O tema do batismo acompanha a história da Igreja desde os primeiros séculos. Mas, em algumas tradições cristãs, ainda persiste a prática do rebatismo – quando uma pessoa já batizada em nome do Pai, do Filho e do Espírito Santo recebe novamente o sacramento ao ingressar em outra comunidade.
À primeira vista, pode parecer apenas uma escolha pessoal ou uma questão litúrgica. Porém, ao olhar com mais profundidade, o rebatismo carrega consigo uma mensagem eclesiológica e teológica de grande peso.

1. O que o rebatismo comunica
Quando uma igreja ou pessoa insiste no rebatismo, mesmo que inconscientemente, a prática transmite algumas mensagens muito claras:
• Que o batismo anterior não foi válido.
• Que a comunidade onde o batismo ocorreu não é verdadeira Igreja.
• Que a Palavra de Deus ali pregada não teve eficácia.
• Que a comunhão cristã com aquela igreja está rompida.
Na prática, trata-se de um gesto de exclusivismo, uma declaração de que somente aquela comunidade ou denominação específica seria a verdadeira Igreja de Cristo.

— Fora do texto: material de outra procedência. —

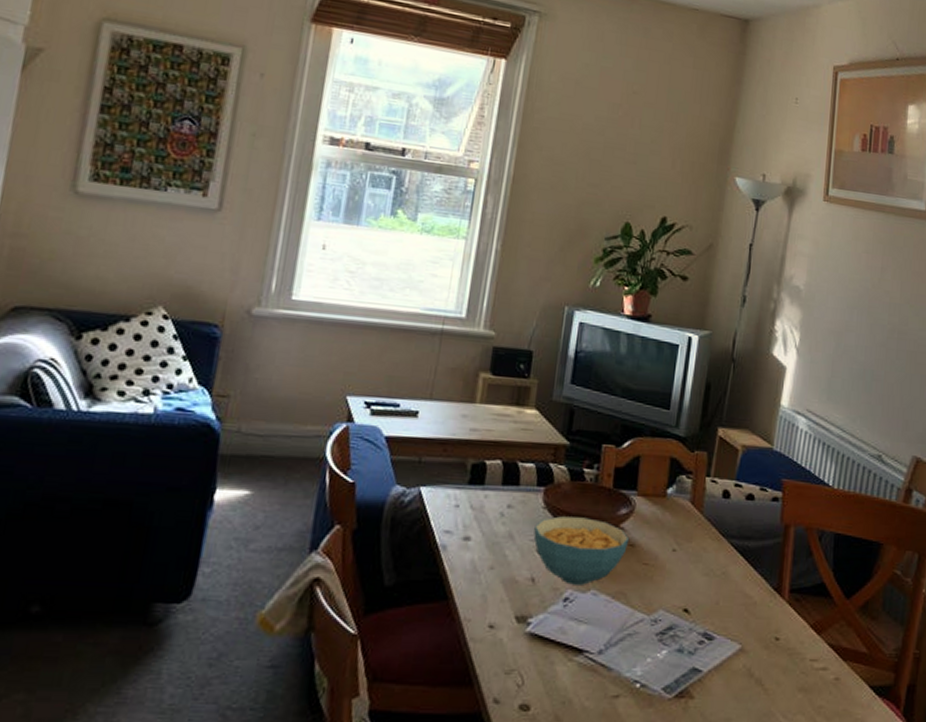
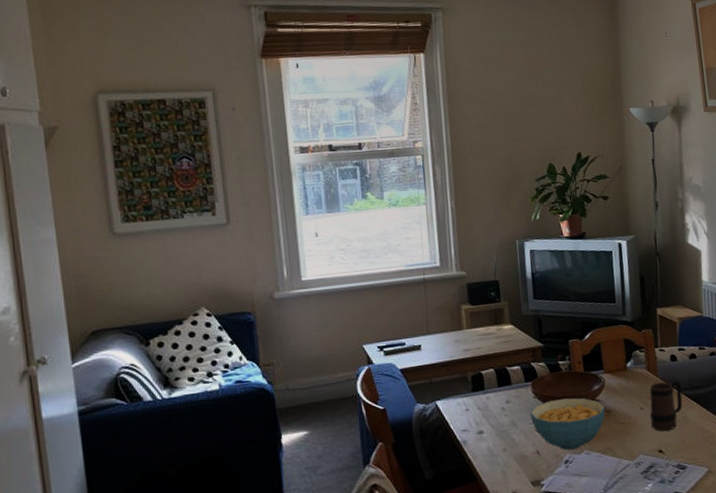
mug: none [682,521,729,585] -> present [650,379,683,431]

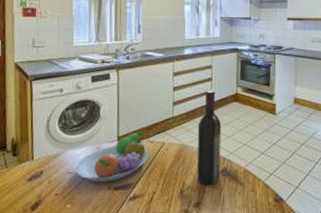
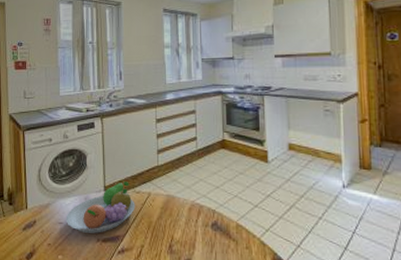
wine bottle: present [197,90,222,186] -> none [184,136,211,241]

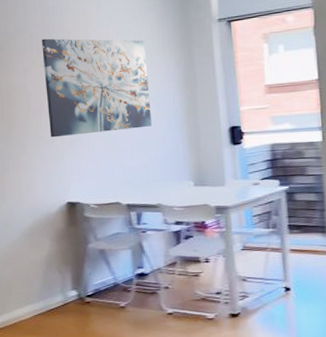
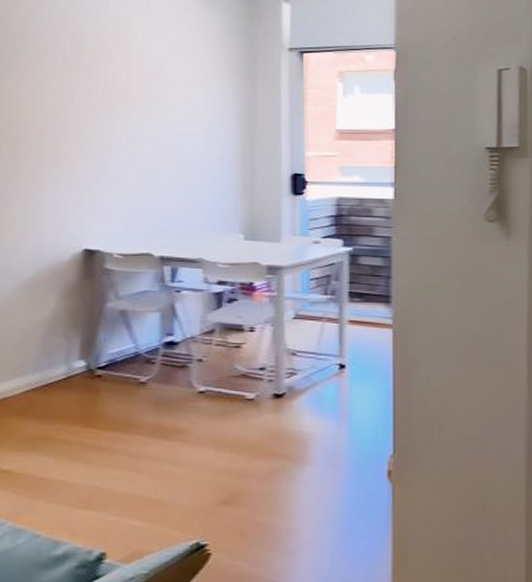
wall art: present [42,38,152,138] -> none [69,45,201,168]

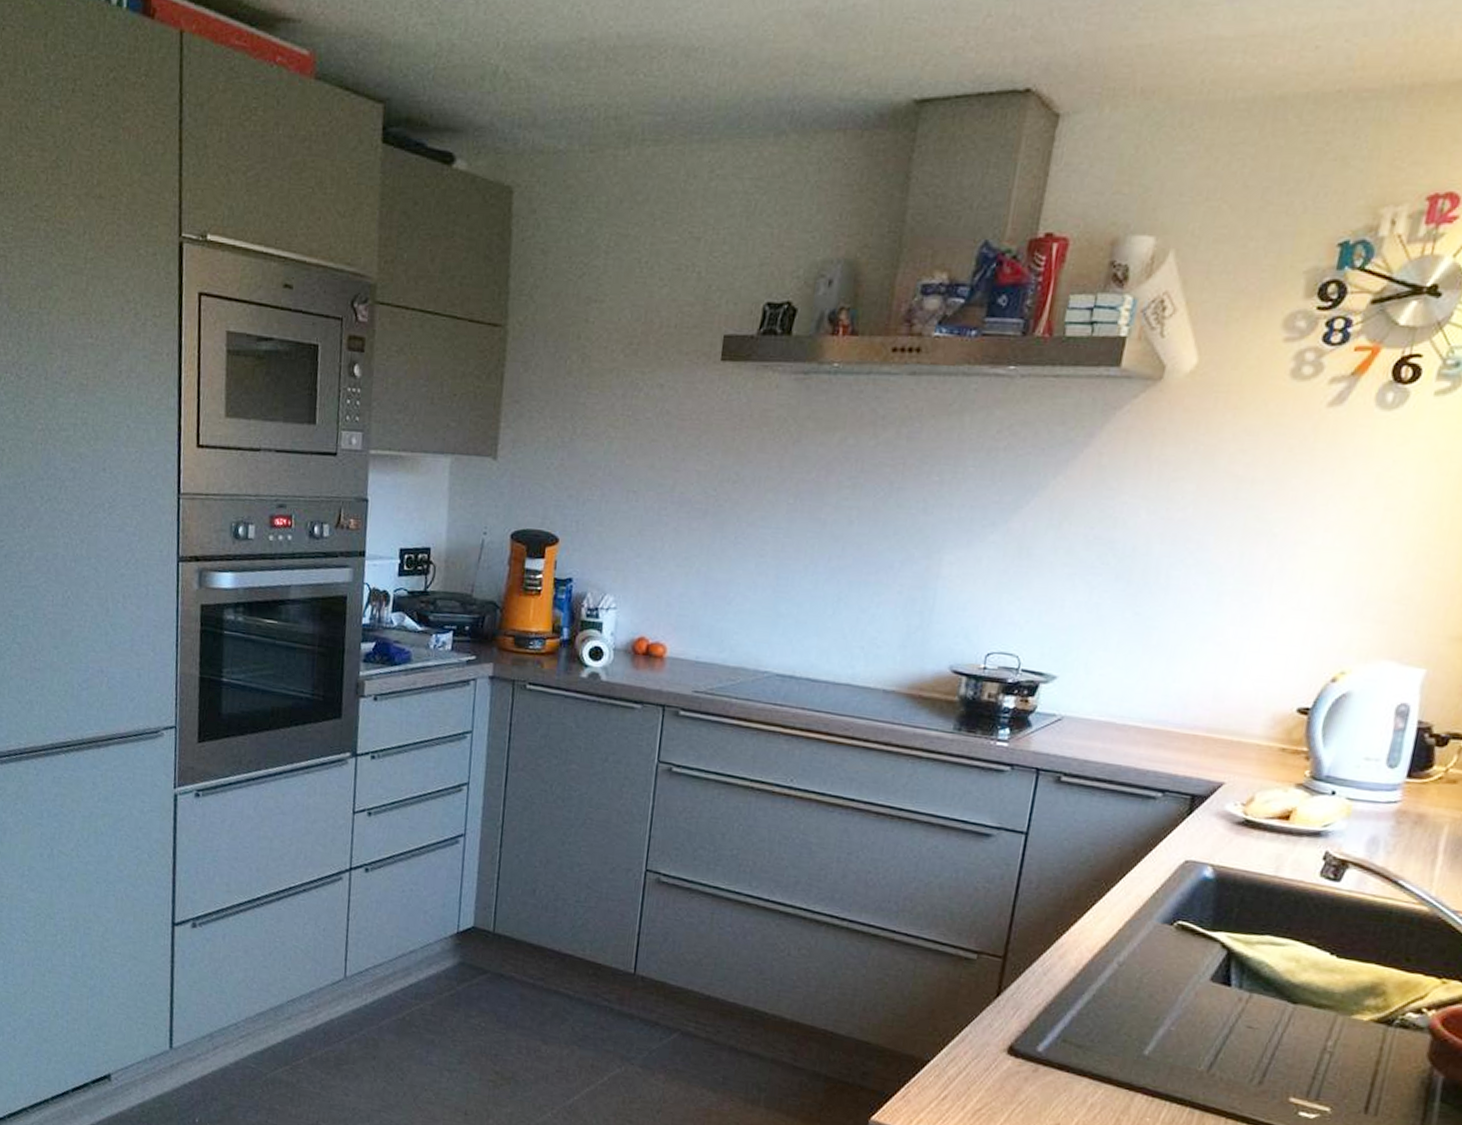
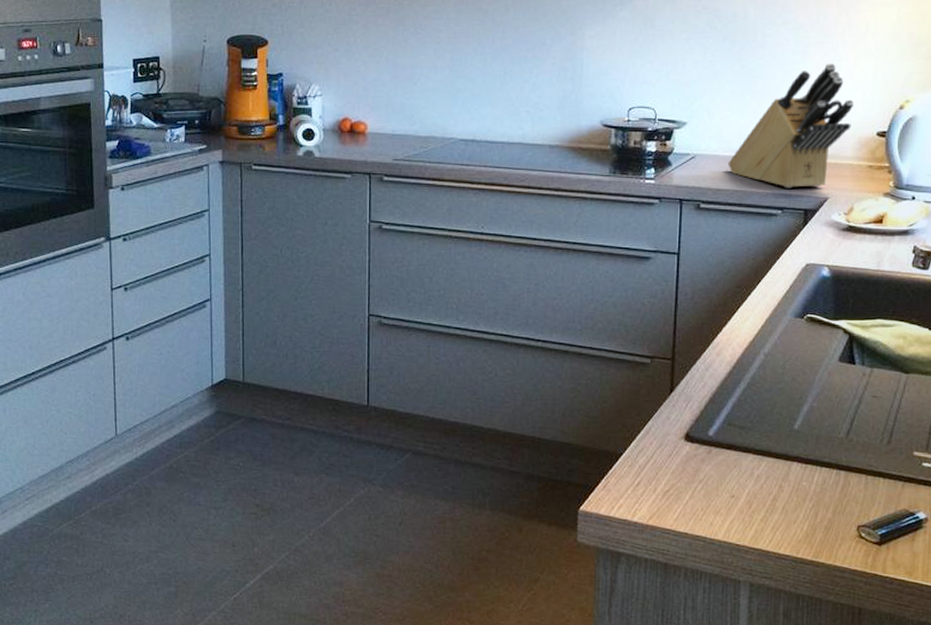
knife block: none [1102,618,1273,769] -> present [728,64,853,189]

2. Rebatismo e a negação da catolicidade da Igreja
Os credos históricos, como o Credo Niceno-Constantinopolitano, afirmam que a Igreja é “Una, Santa, Católica e Apostólica.”
O termo “católica”, nesse contexto, significa universalidade: a verdadeira Igreja de Cristo está presente onde a Palavra é pregada e os sacramentos são administrados conforme o Evangelho.
Negar o batismo realizado em outra denominação cristã (desde que feito com água e invocação da Trindade) é, na prática, negar a catolicidade da Igreja e reduzir o Corpo de Cristo a um círculo sectário.

3. Uma prática contrária ao espírito do Evangelho
Jesus orou ao Pai:
Para que todos sejam um, como tu, ó Pai, o és em mim e eu em ti; que também eles estejam em nós, para que o mundo creia que tu me enviaste” (João 17.21).
O rebatismo contradiz diretamente esse desejo de Cristo, pois divide onde deveria haver comunhão. Ele cria barreiras entre irmãos e irmãs que professam a mesma fé, mas estão em diferentes tradições denominacionais.

4. A responsabilidade pastoral e pessoal
A responsabilidade diante desse tema é tanto da comunidade que rebatiza quanto da pessoa que aceita ser rebatizada. Em ambos os casos, há um enfraquecimento da comunhão cristã.
Por isso, é fundamental:
• Educação teológica que valorize o batismo como dom de Deus, não como propriedade de uma denominação.
• Liderança pastoral comprometida com a unidade, que reconheça a validade do batismo em outras tradições cristãs.
• Coragem espiritual do cristão para afirmar: “Eu já fui batizado. Deus já falou sua Palavra sobre mim, e essa Palavra permanece.”

Conclusão: um só batismo, uma só fé
O rebatismo é, em última análise:
• Um ato contrário à doutrina bíblica de “um só batismo” (Efésios 4.5).
• Um erro pastoral, pois abala a confiança no batismo como obra de Deus.
• Um gesto eclesiológico sectário, ao deslegitimar irmãos e irmãs em Cristo.
• Uma ameaça à unidade da Igreja, ao fragmentar o Corpo de Cristo em torno de tradições humanas.
O chamado do Evangelho é viver o batismo recebido, e não repeti-lo. Pois não nos tornamos filhos de Deus por pertencer a esta ou àquela comunidade, mas porque fomos lavados e regenerados pela graça do Senhor.
Se você foi batizado em nome do Pai, do Filho e do Espírito Santo, com água e na fé da promessa de Cristo, você já foi batizado. Não precisa de novo batismo. A tarefa, agora, é viver diariamente esse batismo, confiando na fidelidade de Deus e fortalecendo a unidade da Igreja de Cristo.